Upfield Common resident, Kim Knox, 39, has reported the disappearance of her daughter, 19-year-old Tallulah Murray and her boyfriend Zach Allister, also 19, who have not been seen since the early hours of Saturday morning. Murray and Allister, who have a 1-year-old son together, spent the previous evening at the Swan & Ducks pub, before taking a lift with a local friend to a private home near Upley Fold, where they partied with friends, former students at Maypole House, until 3 o’clock in the morning. According to the same friends, they left to catch a taxi home but never returned. If anyone has any information about their whereabouts, please contact detectives at Manton Police Station.

Sophie feels a small chill of something ripple up and down her spine. She clicks through the rest of the links, looking for an update, but can’t find anything, just varying versions of the same report that the local paper carried.

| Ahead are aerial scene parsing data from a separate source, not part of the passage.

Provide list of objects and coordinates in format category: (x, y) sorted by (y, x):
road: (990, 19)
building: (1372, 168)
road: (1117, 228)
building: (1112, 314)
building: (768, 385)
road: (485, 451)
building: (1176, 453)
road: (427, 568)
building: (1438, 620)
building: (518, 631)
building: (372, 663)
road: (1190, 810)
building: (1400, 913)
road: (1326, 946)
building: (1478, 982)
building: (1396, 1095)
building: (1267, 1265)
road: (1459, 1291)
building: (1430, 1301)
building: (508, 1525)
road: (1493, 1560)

She then googles Kim Knox, Upfield Common and a few hits come up, including a couple of links to a village newsletter called the Upfield Gazetteer. One article in the newsletter is about a vigil held in June, marking the one-year anniversary of Tallulah and Zach’s disappearance. There is a photograph attached to the article: an attractive woman with dark, mid-length hair, wearing a long floral dress with buttons down the front and a pair of black army boots, holding the hand of a very small boy, also dark-haired, clutching a single pink rose. A teenage boy in a dark shirt and combat trousers stands close to the woman; he bears a strong resemblance to her. Behind them is a sea of faces, a lot of young people.

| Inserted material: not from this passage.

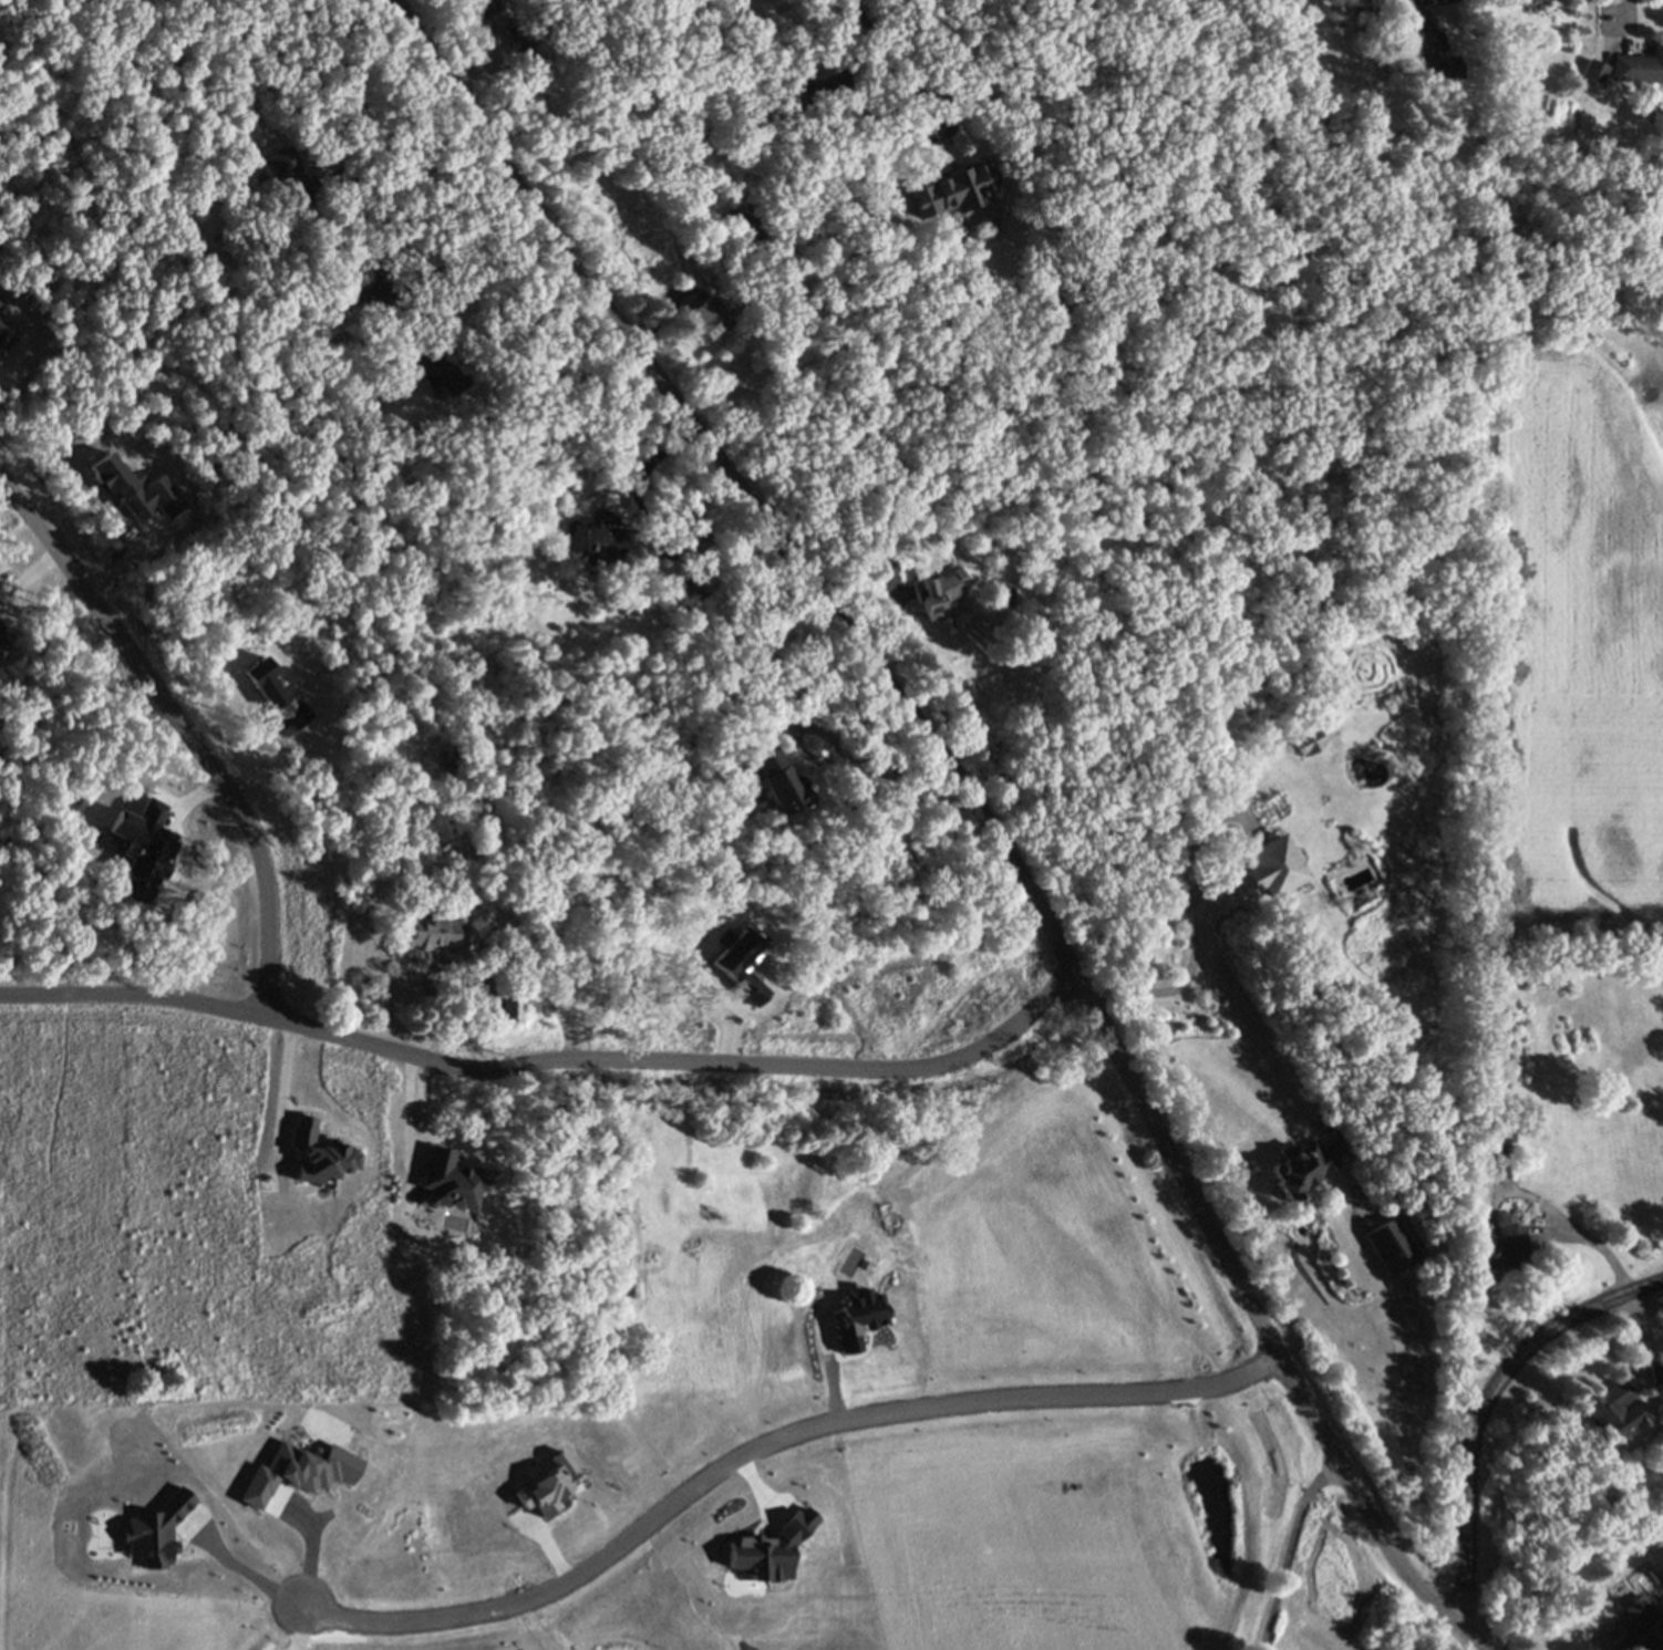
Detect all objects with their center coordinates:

Kim Knox, 40, of Gable Close, Upfield Common, led a candlelit procession through the village on Saturday night to mark the first anniversary of the disappearance of her daughter, Tallulah Murray, who would have been 20 in March. Also commemorated during the ceremony, was Zach Allister, Tallulah’s partner and father of her son, who would also have turned 20 in March. The procession began on the common and concluded at St Bride’s Chapel, where songs of hope and remembrance were sung by a choir from Tallulah’s old school, Upfield High, where she was a student until 2016. Tallulah was studying Social Care at Manton College of Further Education when she disappeared in June of last year after a night at a friend’s house.

The other link takes Sophie to an article from three months before that, a rose-tree burial ceremony on the date of Tallulah’s twentieth birthday in March.

The rose tree, an Australian shrub rose called ‘Tallulah’, has been planted behind the bus stop on the common, where Kim Knox used to watch her daughter as she waited for the bus to take her to college.

Sophie turns away from the screen. She feels a chill of raw emotion pass through her at the thought of a woman holding back a curtain, peering across the street, looking for the shadow of her missing child, and seeing roses instead.